I like telling this story for a couple of reasons. One is that I think it's genuinely amusing, and explains how a sedentary rock-and-roll type (read: suburban white boy) like me ended up dancing to hip-hop. But another is that it reminds me that there's no such thing as a bad motivation. I started b-boying because I needed to get more exercise, because I wanted to meet new people, and because it was part of a cultural tradition I wanted to learn more about. But yes, it was also partly out of spite. And that's okay.

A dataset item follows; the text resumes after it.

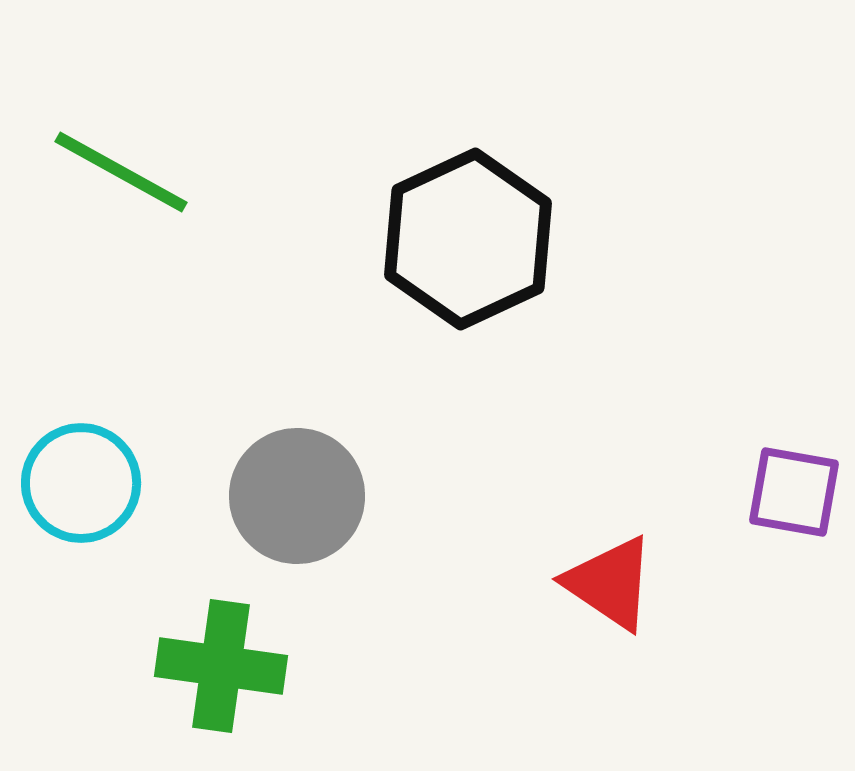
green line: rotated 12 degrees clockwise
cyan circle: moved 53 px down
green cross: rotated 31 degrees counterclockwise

Now granted, there are an awful lot of people out there who fuel their worldly interactions with spite, to no positive effect. You know these people: they're the ones who don't understand why certain words are off limits to their particular demographic, or who get upset when they need to press a button to continue an automated phone call in English. I've never really understood that, just as I don't understand people who, when they accidentally step on someone's feelings in a conversation, can't simply apologize and move on (seriously guys, it doesn't cost you anything to say you're sorry even if you're really not). Nobody would say that those are healthy expressions of conflict. Is it possible I've learned the wrong lesson?

The difference, I hope, between those cases and my own comes from the target for that anger. Striking out at other people from spite? Not productive, not cool--and yet, something that many people (including myself) do all too often. What I aimed to do instead was to direct my energies toward myself, using them to kick-start my self-improvement. The resulting experiences with breakdancing have been almost entirely positive: I'm in better shape, I've made new friends and discovered new music, and it's a great conversation starter. I've got lots of reasons that I'm going to stick with it. And yet, none of this would have happened in the first place if I hadn't gotten annoyed at a group of cranky old hip-hop haters. It's like the old saying: living well (or dancing badly) is the best revenge.